Once he’d done it once, and understood that was what we wanted, he was basically trained. We sat him on there for ages (with a tablet) until he went, basically. Then praised him like made so he knew that’s what we wanted him to do.

YorkshireParentalPerson · 14/06/2020 16:33

It it's many years now since I potty trained my son. He was cloth nappied and went to nursery. Once he turned 2 they started to take him out of nappies and he came home having being changed several times a day because he just wasn't ready. I asked them to stop but as soon as I got him home took him out of trousers and nappy and I would say 75% of the time successfully used his potty or the loo ( we bought a little loo seat that sat on the big one to make it easier for him). Then when he was about 27 months old he went on a trip with my husband a couple of hours away in the car. When they got where they were going, his nappy was dry and he asked for his potty. He was dry in the daytime from that moment on. Luckily I'd packed some pants and my husband dealt with it all that first weekend!.

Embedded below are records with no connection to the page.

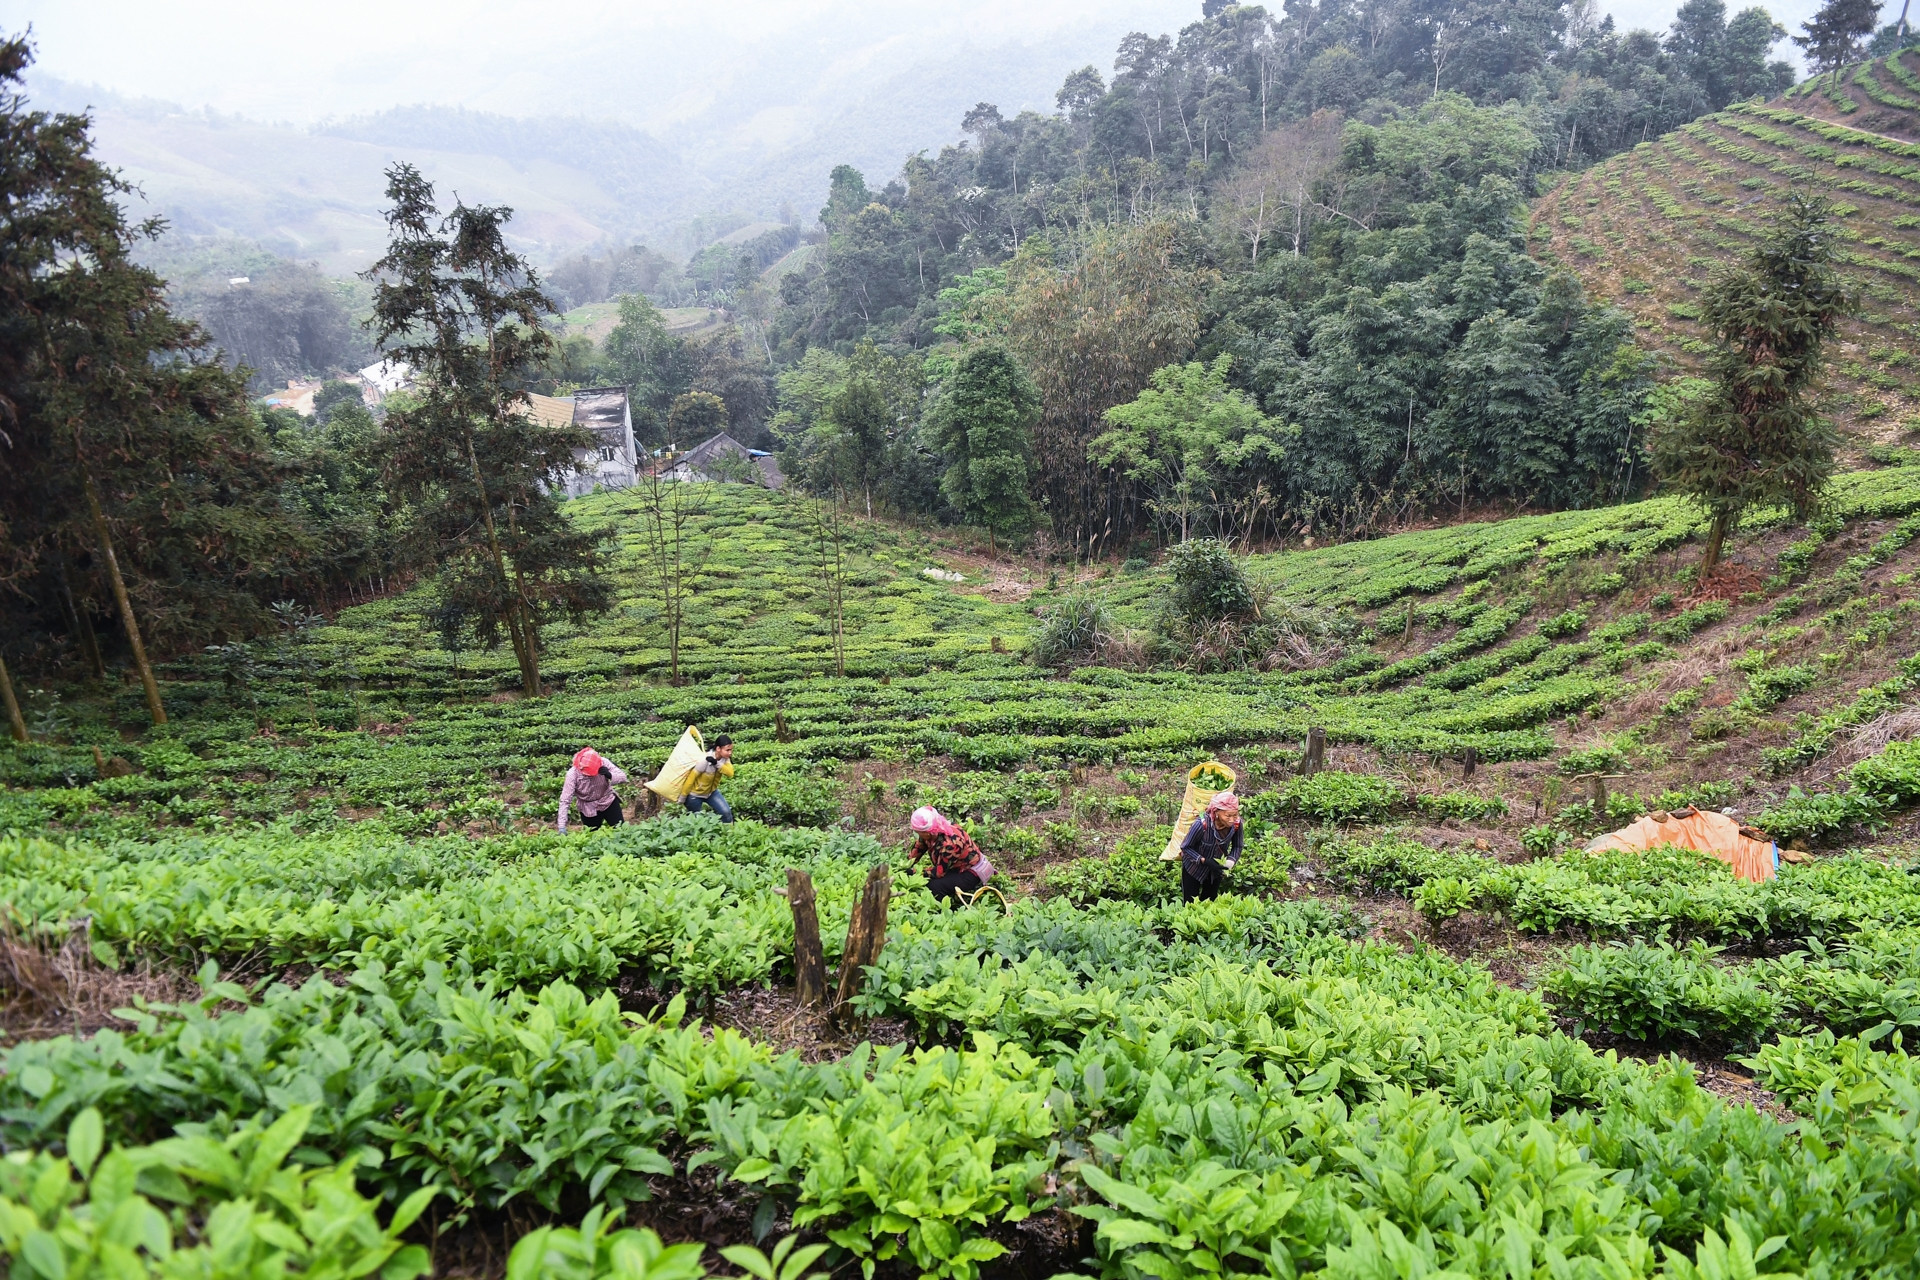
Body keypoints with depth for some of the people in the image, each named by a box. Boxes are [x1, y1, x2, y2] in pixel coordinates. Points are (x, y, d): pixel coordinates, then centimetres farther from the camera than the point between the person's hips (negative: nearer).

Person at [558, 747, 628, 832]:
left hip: (608, 802, 1)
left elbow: (623, 777, -17)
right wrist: (562, 827, -30)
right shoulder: (573, 774, -26)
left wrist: (610, 775, -40)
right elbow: (565, 800, -25)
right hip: (588, 809, -1)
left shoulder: (603, 763, -23)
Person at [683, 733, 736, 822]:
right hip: (695, 794, -5)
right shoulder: (705, 760, -31)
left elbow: (730, 773, -27)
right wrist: (682, 798, -17)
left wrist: (717, 764, -42)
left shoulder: (725, 758, -14)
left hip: (712, 792, 5)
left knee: (726, 812, -8)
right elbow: (691, 778, -24)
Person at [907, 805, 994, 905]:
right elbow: (918, 847, 7)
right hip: (957, 866, 9)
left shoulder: (948, 843, -35)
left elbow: (939, 872, -24)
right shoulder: (933, 832, -12)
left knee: (934, 886, -25)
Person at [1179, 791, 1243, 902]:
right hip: (1194, 867, -4)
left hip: (1216, 867, 4)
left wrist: (1230, 862, -26)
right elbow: (1185, 847, -23)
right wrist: (1205, 861, -31)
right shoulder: (1202, 824, -36)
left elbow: (1238, 847, -8)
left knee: (1210, 901, 19)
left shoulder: (1236, 823, -25)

He didn't go dry at night until he was about 4.5 he started refusing to wear nappies at night time it took about a fortnight to go completely dry, but we and he persevered and by the time he started school he was done.

I don't know of the method you have quoted, but bare bum time definitely helped my ds recognise what was happening, there were definitely a few accidents and when we cleaned up, I just used to comment that it would be much easier if he'd done that in the loo or potty!

Don't stress out or make a big deal of it, it's a natural function and kids pick up on your anxieties.